North Bennington trustees appoint DRB member, discuss VAE community project
NORTH BENNINGTON >> The Village Trustees last week appointed a new member to the village's Development Review Board and discussed a new project with the Vermont Arts Exchange.
Board chairman Matthew Patterson had said in October that he identified a candidate for the open DRB position. However, he reported Tuesday the candidate decided they would prefer to run for a spot on the Board of Trustees. Instead, Dennis McCarthy, the new town auditor, volunteered to resign from his current position and accept a spot on the DRB.
McCarthy was chairman of the Shaftsbury Select Board for 11 years before spending five years as the town's first town administrator. He became Winhall's town administrator in 2003 and stayed there until he retired in 2013. He grew up in North Bennington and attended the College of St. Joseph in Bennington, the predecessor to Southern Vermont College. He served two tours of duty in Vietnam as a member of the U.S. Navy, and operated a plumbing business in the area for many years. He currently serves as vice-chairman of the Shaftsbury Veterans Committee. Upon his retirement from the Winhall position, the Vermont House of Representatives signed a resolution honoring him for his public service career.
The village must now fill two open auditor positions, rather than just one.
In other business, Matthew Perry of the VAE and a sixth grader from the Village School of North Bennington came before the board to present an idea for a project to visually and functionally improve the community. Perry said the VAE and the sixth grade were working in tandem on the project.
"The objective and the goal," explained Perry, "is to observe the natural and the urban landscape of our school and our community; to identify issues, challenges, or situations that may (be) negative or visually unappealing; to address these challenges by smart design and creating collaboration with the property owner; to embellish, enhance, or build to transform something ugly into something beautiful; to give function to something non-functional; to showcase the creativity of our younger residents who show pride in their community."

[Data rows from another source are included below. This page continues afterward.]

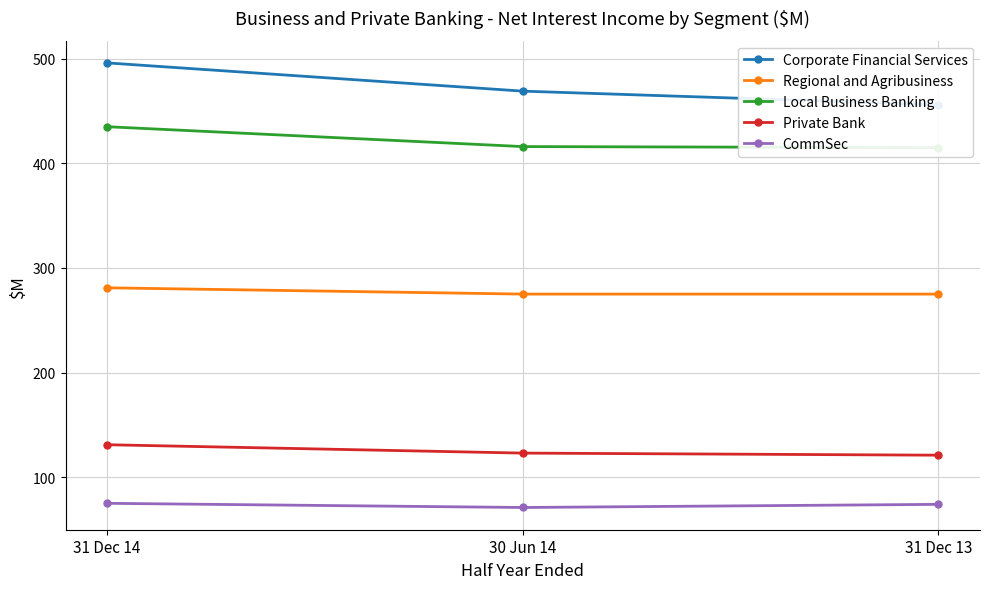

Which category has the lowest value in the CommSec series?

30 Jun 14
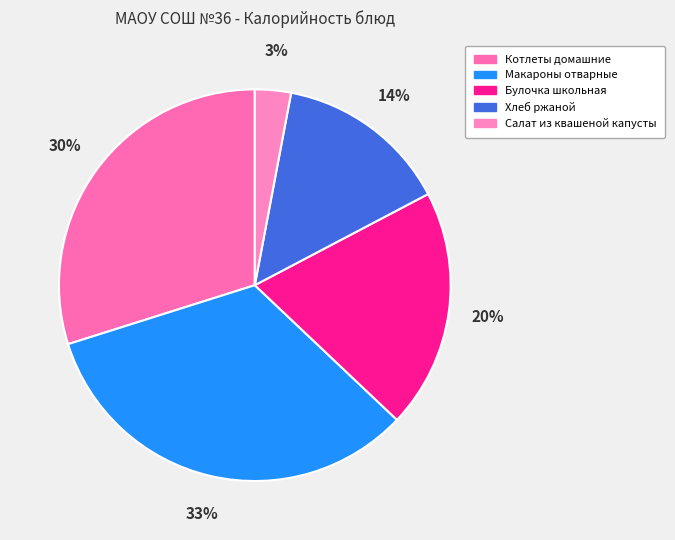

How many segments does this pie chart have?

5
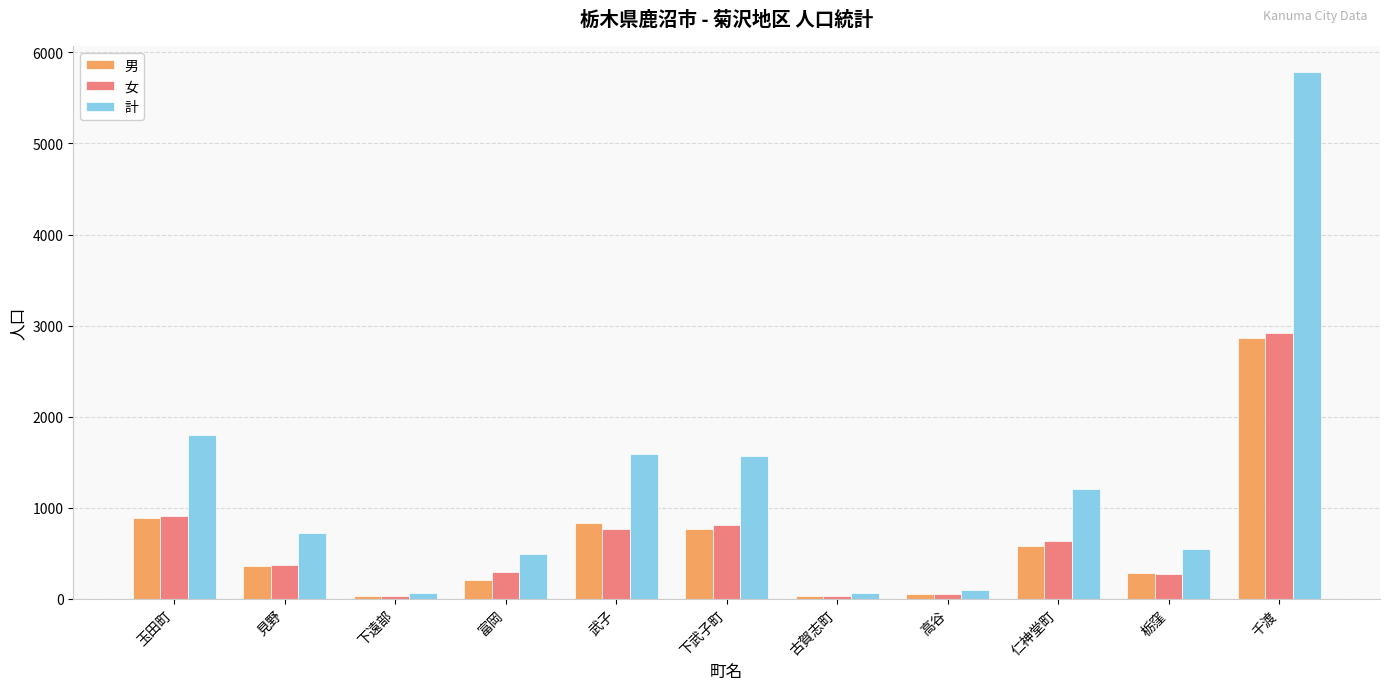

What is the maximum value shown in the chart?

5782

One example they gave was an ugly cement lid that is covering a pump on the school grounds. Perry suggested that, instead, a removable wooden gameboard could be installed to cover up the cement lid, and also provide function for community members interested in a game of chess or checkers. If the project goes well, Perry said, each year's sixth grade class could continue the tradition of beautifying the village.
"It's a fantastic idea," said Patterson.
The North Bennington Village Trustees meet the first Tuesday after the first Wednesday of every month at the train station on Depot Street. Full recordings of their meetings are available on Catamount Access Television, and on the station's YouTube page.